EXERCISE:
In one to three sentences, explain what the Earthdata login step in the ATL13 tutorial is for and what a user must have done beforehand for it to work.

SOURCE EXTRACT:
+++
ICESat-2 ATL13 Product for Inland Water monitoring#

This tutorial is developed for researchers interested in using the ATL13 product of the ICESat-2 for inland water monitoring e.g, lakes, rivers, reservoirs among others. In this tutorial, I have demonstrated how ATL13 product can be used for monitoring water surface height/elevation over time with a specific case study of Lake Victoria in the continent of Africa. With the tutorial, it is expected that the participants will achieve the following objectives:

Understanding the ICESat-2 ATL13 product and its usage in inland hydrology
Ability to access and extract required subset variables ATL13 data product
Participants would be able to create a water surface elevation dynamics

Introduction to altimetry satellites#

Information about water surface height is important for effective water monitoring and management.The limited capability coverage of insitu data, remote sensing altimetry has proven to be useful for monitoring water surface height. The altimetry satellite monitor the time it takes the reflectnace to get to the satellite from the earth surface element observed. The monitoring of water surface height is represented with the Eq (1)

                       H=Alt−R+(DTC+WTC+IC+Ts)                 Eq.1

H=orthometric height, Alt= Altitude, R= Range, DTC= dry tropospheric, WTC= tropospheric , IC=Ionospheric, Ts=Solid Tide (Calmant et al., 2008).

Represented below is a broader picture of how altimetry satellite monitors the surface water element. Svalbard

Nielsen et al. (2017)

The chart below illustrates the historical development of altimetry satellites for water surface height monitoring. Svalbard (Yekeen et al. 2023)

This product provides us with the ellipsoid height, orthometric height, wave height, latitude, longitude, time among others that will be used in this demonstration.

A Detail Explanation of the ATL13 Product

https://nsidc.org/sites/nsidc.org/files/technical-references/ICESat2_ATL13_data_dict_v003.pdf

Import the important packages for downloading of ICESat-2 ATL13 product#

import icepyx as ipx
from pprint import pprint

Lake Victoria in Central Africa#

Svalbard

Define the boundary of the inland water body or area extent of your study area.#

The lower left longitude and latitude in degree decimal follow by the Upper right longitude and latitude in degree decimal also. (longitude, latitude, longitude, latitude)

The date interval needs to be specify as well.

#Define CSA study area and type of data Lower left long,lat, upper right long, lat, you can also change the ATLs based on
#need, ATL06, ATL08, ATL03 ETC. e. Lake Victoria located between Uganda, Kneya and Tanzania
region_a = ipx.Query('ATL13', [ 31.966824, -1.833499, 33.875129, -0.495605], ['2018-10-01','2023-07-20'], \
                          start_time='00:00:00', end_time='23:59:59')
region_a.avail_granules()

{'Number of available granules': 303,
 'Average size of granules (MB)': 75.65766270955413,
 'Total size of all granules (MB)': 22924.27180099492}

This is to authentic if you are loggedin or not. To be able to do this, you need to have registered on Earthdata.

#Login
region_a.earthdata_login('user name','email') #change this to your earthdata username and password

EARTHDATA_USERNAME and EARTHDATA_PASSWORD are not set in the current environment, try setting them or use a different strategy (netrc, interactive)
+++
SOURCE DATA:

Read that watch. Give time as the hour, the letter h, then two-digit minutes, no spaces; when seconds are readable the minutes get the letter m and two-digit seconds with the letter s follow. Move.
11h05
+++
FINAL RESULT:
The login step checks whether the user is authenticated, meaning logged in. For it to work, the user must already be registered on Earthdata.